Audio Spatialization Research at CNMAT (2019)

From concerts and research conducted in the main room of our main facility at 1750 Arch Street in Berkeley, CA to large-scale installations in concert halls at UC Berkeley and beyond, enabling the exploration of a spatial dimension in music composition remains a central feature of CNMAT's research agenda.

The problem of sound spatialization is a very rich and complex topic. In the live concert production context, mimicking the directional propagation characteristics of an acoustic source presents myriad challenges on multiple fronts. First, regardless of the spatialization technique being used, a large number of loudspeakers are typically required. Even if the requisite number of loudspeakers can be sourced, a very specialized technical infrastructure is required to coordinate and condition the signals to each loudspeaker. These equipment resources are generally beyond the capabilities of the average venue and require the attention of highly specialized production staff. Second, even under ideal conditions with a large deployed and well-tuned sound system, rendering unique signals for each speaker in real-time requires significant computational resources.

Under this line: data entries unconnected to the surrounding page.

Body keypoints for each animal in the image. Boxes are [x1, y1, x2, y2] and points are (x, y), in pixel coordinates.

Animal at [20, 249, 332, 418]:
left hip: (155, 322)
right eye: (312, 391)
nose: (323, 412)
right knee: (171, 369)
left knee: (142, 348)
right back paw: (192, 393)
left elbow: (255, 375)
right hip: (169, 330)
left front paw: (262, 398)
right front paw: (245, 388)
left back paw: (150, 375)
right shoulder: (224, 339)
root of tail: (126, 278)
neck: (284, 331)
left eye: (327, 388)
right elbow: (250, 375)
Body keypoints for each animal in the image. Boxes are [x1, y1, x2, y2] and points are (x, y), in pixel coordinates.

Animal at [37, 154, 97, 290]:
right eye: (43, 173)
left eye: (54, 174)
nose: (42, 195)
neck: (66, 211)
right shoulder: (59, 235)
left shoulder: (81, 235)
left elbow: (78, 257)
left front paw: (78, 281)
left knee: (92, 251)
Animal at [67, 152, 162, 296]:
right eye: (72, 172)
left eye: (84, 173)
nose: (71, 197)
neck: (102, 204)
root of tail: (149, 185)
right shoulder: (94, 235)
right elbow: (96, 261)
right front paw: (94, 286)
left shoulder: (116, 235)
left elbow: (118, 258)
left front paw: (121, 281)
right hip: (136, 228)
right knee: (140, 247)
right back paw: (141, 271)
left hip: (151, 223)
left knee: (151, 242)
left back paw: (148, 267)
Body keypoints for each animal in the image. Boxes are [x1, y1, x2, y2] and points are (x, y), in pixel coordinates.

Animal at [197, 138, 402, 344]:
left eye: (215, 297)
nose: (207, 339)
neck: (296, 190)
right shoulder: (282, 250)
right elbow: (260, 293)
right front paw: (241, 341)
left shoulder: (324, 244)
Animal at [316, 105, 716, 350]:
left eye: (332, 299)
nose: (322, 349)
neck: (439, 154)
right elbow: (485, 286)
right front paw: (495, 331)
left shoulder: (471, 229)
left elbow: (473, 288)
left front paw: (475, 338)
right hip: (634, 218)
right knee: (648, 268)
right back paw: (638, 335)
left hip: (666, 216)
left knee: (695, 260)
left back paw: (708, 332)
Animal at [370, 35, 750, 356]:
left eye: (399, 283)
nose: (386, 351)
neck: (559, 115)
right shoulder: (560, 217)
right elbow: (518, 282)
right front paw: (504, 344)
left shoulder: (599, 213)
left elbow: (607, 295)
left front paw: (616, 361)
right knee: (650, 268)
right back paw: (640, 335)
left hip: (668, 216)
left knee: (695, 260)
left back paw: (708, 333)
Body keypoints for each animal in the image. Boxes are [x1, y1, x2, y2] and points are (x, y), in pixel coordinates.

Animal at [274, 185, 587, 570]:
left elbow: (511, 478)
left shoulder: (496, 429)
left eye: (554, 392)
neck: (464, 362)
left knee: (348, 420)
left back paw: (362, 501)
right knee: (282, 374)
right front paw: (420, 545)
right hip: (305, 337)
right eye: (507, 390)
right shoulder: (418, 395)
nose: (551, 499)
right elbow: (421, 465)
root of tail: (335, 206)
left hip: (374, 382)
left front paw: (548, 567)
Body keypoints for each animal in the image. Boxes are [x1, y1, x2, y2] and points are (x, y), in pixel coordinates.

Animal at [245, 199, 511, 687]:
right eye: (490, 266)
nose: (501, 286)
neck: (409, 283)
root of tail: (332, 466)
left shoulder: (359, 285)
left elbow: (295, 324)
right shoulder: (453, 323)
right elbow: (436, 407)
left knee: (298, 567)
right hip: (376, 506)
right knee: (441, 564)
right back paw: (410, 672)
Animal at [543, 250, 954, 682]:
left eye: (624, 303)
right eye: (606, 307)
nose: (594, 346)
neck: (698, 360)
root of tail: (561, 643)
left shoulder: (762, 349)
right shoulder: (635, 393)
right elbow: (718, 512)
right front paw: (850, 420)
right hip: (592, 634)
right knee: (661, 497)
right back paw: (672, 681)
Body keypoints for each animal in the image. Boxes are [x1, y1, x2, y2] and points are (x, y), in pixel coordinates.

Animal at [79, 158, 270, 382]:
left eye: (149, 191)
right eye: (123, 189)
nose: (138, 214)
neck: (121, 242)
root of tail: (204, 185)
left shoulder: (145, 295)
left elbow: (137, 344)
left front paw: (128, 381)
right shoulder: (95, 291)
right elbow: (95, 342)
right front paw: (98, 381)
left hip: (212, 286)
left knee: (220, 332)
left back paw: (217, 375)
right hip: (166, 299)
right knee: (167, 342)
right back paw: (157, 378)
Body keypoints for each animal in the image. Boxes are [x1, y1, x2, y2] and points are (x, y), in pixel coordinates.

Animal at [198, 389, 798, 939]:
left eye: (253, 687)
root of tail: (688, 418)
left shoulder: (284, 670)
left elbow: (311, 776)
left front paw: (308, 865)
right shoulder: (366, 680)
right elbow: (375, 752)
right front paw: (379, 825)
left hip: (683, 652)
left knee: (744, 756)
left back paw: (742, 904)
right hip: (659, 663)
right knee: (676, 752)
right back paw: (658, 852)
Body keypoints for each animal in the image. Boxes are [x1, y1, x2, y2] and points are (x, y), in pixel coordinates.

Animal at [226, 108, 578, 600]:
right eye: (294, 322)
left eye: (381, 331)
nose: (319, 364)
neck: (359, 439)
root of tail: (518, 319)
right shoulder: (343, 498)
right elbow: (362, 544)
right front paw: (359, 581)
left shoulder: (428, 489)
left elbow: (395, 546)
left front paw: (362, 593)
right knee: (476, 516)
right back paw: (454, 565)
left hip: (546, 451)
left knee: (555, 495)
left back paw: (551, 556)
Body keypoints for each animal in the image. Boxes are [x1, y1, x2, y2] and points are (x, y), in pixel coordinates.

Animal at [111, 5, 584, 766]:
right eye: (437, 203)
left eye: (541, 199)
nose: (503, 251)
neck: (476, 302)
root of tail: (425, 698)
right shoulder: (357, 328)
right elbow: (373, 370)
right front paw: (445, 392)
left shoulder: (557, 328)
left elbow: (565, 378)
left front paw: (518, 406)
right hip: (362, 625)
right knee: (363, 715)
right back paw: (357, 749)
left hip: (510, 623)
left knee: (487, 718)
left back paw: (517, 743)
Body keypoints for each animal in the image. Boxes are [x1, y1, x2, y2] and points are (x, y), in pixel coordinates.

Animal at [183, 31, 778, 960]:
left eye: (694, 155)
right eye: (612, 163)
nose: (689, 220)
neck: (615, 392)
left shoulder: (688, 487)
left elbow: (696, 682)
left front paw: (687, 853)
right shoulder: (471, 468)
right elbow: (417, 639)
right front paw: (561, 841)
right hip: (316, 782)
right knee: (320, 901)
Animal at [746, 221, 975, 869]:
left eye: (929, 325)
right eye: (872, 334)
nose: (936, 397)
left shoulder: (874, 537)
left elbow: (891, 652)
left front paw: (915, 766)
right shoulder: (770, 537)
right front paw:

In recent years, CNMAT has invested in infrastructure to address these concerns. First, and most significantly, we have outfitted our main performance facilities with permanently installed loudspeaker arrays. The Main Room at CNMAT features a unique 8.8 channel surround array developed in cooperation with Meyer Sound. This provides composers and researchers with a convenient platform for experimentation and for developing works targeted for other venues. Alongside our main facility, we have worked closely with the UC Berkeley Music Department to develop Hertz hall as a live spatialization performance venue. Several times per year we host concerts in this space with 8 or more channels of surround audio.

We have also developed a computational infrastructure specifically designed to meet the demands of live spatial audio rendering. In 2017, we commissioned and built the CNMAT Spatial Audio Server or “SPAT Machine”. This is a specially built computer that can handle up to 300 channels of audio input/output over optical MADI connections. It is designed for real-time spatial audio processing of input signals for arbitrary performance contexts and sound system configurations.

In 2018, CNMAT secured a grant from the UC Berkeley Student Technology Fee to build a Mobile Multi-Purpose Surround Array (MMPSA). This infrastructure was built to provide a mobile spatial audio platform for student concerts in spaces outside of CNMAT and Hertz Hall and can be deployed in combination with existing, above-named infrastructure. The system mirrors the capabilities of the CNMAT main room but is designed to be quickly deployed in remote locations, thereby enabling the creation of an immersive spatial audio venue nearly anywhere it is required. This system is also highly configurable and expandable to enable experimentation with various loudspeaker layouts for use in ambisonic and wave-field arrays. Pictured below is the MMPSA deployed as part of a small wavefield installation. Additionally, we have begun to imagine a number of layouts for this array including several cable-stayed structures for creating immersive, geodesic arrays for use in ambisonic installations as well as rigid installations as 1D and 2D wavefield emitters.

Taken as a whole, these infrastructure investments have allowed us to make great strides in concert production of spatialized sound and we look forward to improving our capabilities with further rounds of investment in these systems. However, in the meantime we have recognized the utility of some of this infrastructure in addressing complementary spatial audio problems with applications in augmented and virtual reality. Since 2018 we have been conducting research into emerging problems in binaural spatial audio for virtual contexts. We have consistently found that within current commercial AR/VR applications audio is severely underprivileged relative to visual components. To address this, we have devised a computational strategy for enabling binaural spatialization of dozens of audio sources within an AR/VR scene. In contrast to the audio engines in Unity and Unreal Engine which are designed to support only a few channels of audio, our approach splits the audio rendering onto two separate computer systems that can accommodate the synthesis and spatialization of sounds within the auditory scene.

Coordination of these tasks across the various platforms is accomplished via Open Sound Control (OSC) and audio is passed between the various systems with optical MADI connections. The result is a system that can synthesize unique sounds for object interactions in the authored AR/VR scene that are realistically spatialized within the binaural sound field, accounting for the user’s head movements, head-related transfer function (HRTF) and unique position within the scene. We have demonstrated this system with 64 individual audio streams (this limitation imposed by the 64-channel limit of optical MADI).